==== TASK DATA ====

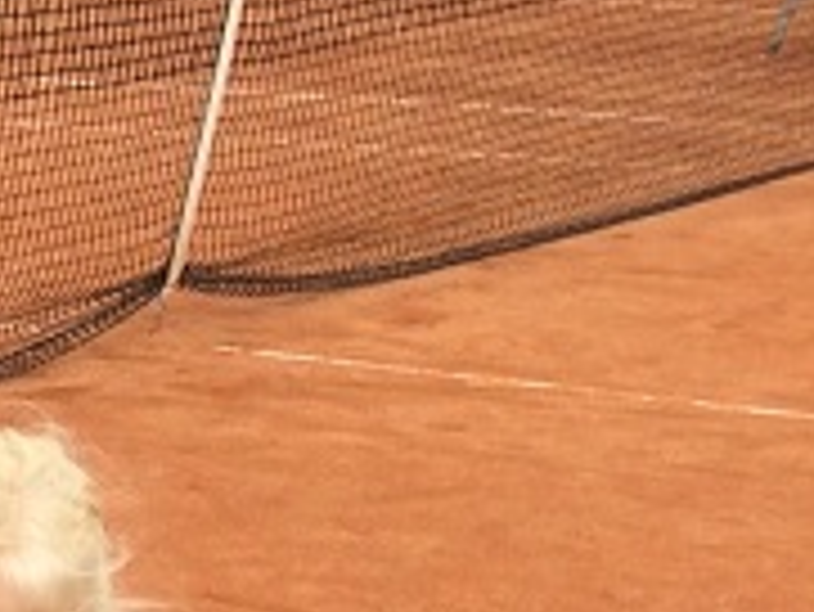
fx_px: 3765
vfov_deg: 9.0
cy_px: 950
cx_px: -1426
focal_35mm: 160
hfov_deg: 10.0
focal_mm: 4.15
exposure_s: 1/838
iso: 32
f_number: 2.2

====

BRIEF. The task calls for all records to be set down precisely, excluding any images.

EXERCISE OUTPUT.
fx_px: 3765
vfov_deg: 9.0
cy_px: 950
cx_px: -1426
focal_35mm: 160
hfov_deg: 10.0
focal_mm: 4.15
exposure_s: 1/838
iso: 32
f_number: 2.2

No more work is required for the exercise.